# [ЗАДАНИЕ A]
Кто, согласно тексту о работе скорой помощи на родах, на самом деле контролирует процесс родов?
# [ЗАДАНИЕ B]
Продолжите текст о работе скорой помощи на родах с того места, где он заканчивается.

# [ВЫБРАННЫЙ ТЕКСТ]
◆ ◆ ◆ ◆ ◆

Я не очень люблю приезжать на роды. Ситуация получается неловкая: женщина, которую вы видите впервые, лежит перед вами с раскинутыми ногами. Тяжело видеть человека, испытывающего сильную боль. В помещении пахнет тошнотворно сладко, а когда дело близится к завершению, слабонервным лучше не смотреть. Проблема в том, что работники скорой помощи могут не принимать роды месяцами или даже годами, а это значит, что мы теряем навык. У нас не получается постоянно практиковаться, как футболисты отрабатывают пенальти или гольфисты – удары. Говорят, что умение принимать роды, как и кататься на велосипеде, никуда не девается, но это не так. Мы что-то забываем, но не можем использовать это как отговорку, чтобы не выезжать на такие вызовы.

Работники скорой помощи – прекрасные игроки в покер. Ведь они обязаны сохранять невозмутимость даже в самых ужасных ситуациях.

Роды непредсказуемы, а это делает их очень волнующими. Нужно держать в голове миллион вещей одновременно, но действовать размеренно и методично. На самом деле процесс родов контролирует не работник скорой помощи, а роженица. Мы играем роль инструктора, говорящего, как нужно дышать и когда тужиться. Когда дело подходит к концу, у нас вдруг появляется два пациента: мать, у которой может начаться тяжелое кровотечение, и младенец, которому угрожают всевозможные осложнения. Эти проблемы должны решать акушеры-гинекологи, но у них, к сожалению, нет проблесковых маячков и сирены.

Чтобы пациентка сохраняла спокойствие независимо от непредсказуемости ситуации, мы должны и сами выглядеть спокойными. Так мы сможем сохранять контроль над ситуацией, какой бы хаос ни происходил у нас внутри. Запомните это и никогда не играйте в покер с работником скорой помощи.

Еще одна причина, по которой вы редко увидите бегущих парамедиков, состоит в том, что оказание помощи, особенно проведение сердечно-легочной реанимации или принятие родов, – это тяжелая работа. Нет смысла суетиться и пыхтеть над пациентом, которому ты должен помочь. Поэтому мы обычно входим медленно и оцениваем ситуацию, что со стороны может выглядеть так, словно мы еле волочим ноги. Бывает, нам кричат: «Давай, парень, шевелись!» – однако мы должны быть уверены, что держим ситуацию под контролем или хотя бы производим такое впечатление.

◆ ◆ ◆ ◆ ◆

Сохраненные записи данных:
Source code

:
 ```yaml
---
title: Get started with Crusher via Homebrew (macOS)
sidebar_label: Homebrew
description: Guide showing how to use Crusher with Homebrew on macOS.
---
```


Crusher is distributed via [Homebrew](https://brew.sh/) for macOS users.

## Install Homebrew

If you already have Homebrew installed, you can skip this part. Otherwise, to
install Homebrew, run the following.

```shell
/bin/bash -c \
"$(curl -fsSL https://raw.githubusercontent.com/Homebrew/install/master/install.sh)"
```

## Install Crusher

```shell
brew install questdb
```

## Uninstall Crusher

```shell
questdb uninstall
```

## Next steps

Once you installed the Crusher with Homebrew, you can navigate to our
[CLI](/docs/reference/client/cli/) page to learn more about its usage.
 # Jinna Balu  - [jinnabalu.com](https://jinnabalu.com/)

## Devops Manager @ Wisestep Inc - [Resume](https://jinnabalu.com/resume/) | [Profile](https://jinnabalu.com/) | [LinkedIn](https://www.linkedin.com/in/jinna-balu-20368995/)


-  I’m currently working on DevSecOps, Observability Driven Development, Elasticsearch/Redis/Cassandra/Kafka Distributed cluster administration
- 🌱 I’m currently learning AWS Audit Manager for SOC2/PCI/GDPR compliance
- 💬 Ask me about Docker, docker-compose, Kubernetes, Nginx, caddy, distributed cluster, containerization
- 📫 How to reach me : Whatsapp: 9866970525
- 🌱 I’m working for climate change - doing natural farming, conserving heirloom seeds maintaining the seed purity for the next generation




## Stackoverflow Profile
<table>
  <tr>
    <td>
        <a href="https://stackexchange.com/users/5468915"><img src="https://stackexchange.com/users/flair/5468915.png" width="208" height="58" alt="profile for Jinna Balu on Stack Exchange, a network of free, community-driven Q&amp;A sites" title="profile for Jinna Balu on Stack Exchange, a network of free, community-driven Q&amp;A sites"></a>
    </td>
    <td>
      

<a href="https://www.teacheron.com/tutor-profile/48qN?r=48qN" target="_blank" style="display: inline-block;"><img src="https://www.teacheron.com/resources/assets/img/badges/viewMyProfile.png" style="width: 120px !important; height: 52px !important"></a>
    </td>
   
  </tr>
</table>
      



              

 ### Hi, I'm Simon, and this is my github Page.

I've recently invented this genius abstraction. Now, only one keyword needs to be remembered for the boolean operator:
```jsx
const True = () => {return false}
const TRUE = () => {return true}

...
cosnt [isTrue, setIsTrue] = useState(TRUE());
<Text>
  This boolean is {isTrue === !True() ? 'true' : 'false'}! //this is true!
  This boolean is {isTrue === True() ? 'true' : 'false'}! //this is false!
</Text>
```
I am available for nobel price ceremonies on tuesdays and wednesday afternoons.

◆ ◆ ◆ ◆ ◆

# [РЕЗУЛЬТАТ ВЫПОЛНЕНИЯ A]
Роженица.

# [РЕЗУЛЬТАТ ВЫПОЛНЕНИЯ B]
Я объясняю женщине, что нужно делать, и вдруг понимаю, что ни она, ни ее партнер не говорят по-английски. Мне ничего не остается, кроме как изображать все самому. Обычно я не против того, чтобы поиграть в шарады в Рождество, но здесь все происходит совсем на другом уровне. Целый час я показываю, как нужно дышать, и корчусь, изображая потуги. Возможно, со стороны я выгляжу глупо, но это работает, поэтому я продолжаю.

Когда ребенок наконец решает показаться, я замечаю, что его шея обвита пуповиной. Нас учат сбрасывать петлю через голову ребенка, но у меня не получается. Я копошусь и начинаю паниковать, но скрываю это от роженицы. В итоге мне удается просунуть пальцы и ослабить петлю. Затем в результате последней потуги младенец выскальзывает мне в руки, словно кусок мыла. Наступает тишина, которая, кажется, длится вечно.

Когда вы находитесь в больнице и вам кажется, что с ребенком что-то не так, вы нажимаете на кнопку, и через мгновение рядом оказывается толпа народа. У работников скорой помощи такой кнопки нет. К счастью, младенец все же начинает плакать. Я разрешаю отцу перерезать пуповину, вытираю ребенка, заворачиваю в одеяло и передаю матери. Миссия выполнена.

После родов женщина сразу меняется. Впервые глядя в глаза своего малыша, она забывает обо всем, что только что перенесла. То же самое относится к нам. Так чудесно видеть эту любовь и преданность. Много ли людей, придя домой с работы, могут сказать: «Сегодня я принял роды и принес людям радость»?

Иногда я гадаю, что стало с этими детьми. Надеюсь, они счастливы, что пришли в наш мир. Однако нет времени стоять и смотреть, когда мы близимся к пику двенадцатичасовой смены. У нас нет ни минуты даже на то, чтобы вернуться на станцию и выпить чашку чая, – эти времена давно прошли. Вызовов так много, что мы практически всегда в дороге. Мы выбрасываем перчатки, приводим себя в порядок и делаем глубокий вдох. Два дела выполнены, едем на третий вызов.

Теперь нас ждет 97-летняя женщина, живущая в пансионате для престарелых, которая перенесла инсульт. Это вообще частая причина вызова. В течение четырех часов после приступа врачи в больнице могут ввести пациенту препарат, способный устранить закупорку, остановить процесс отмирания мозговых тканей и восстановить подвижность конечностей. Если после инсульта прошло более четырех часов, врачи вводят пациенту другой препарат, менее эффективный. В этом случае время играет ключевую роль.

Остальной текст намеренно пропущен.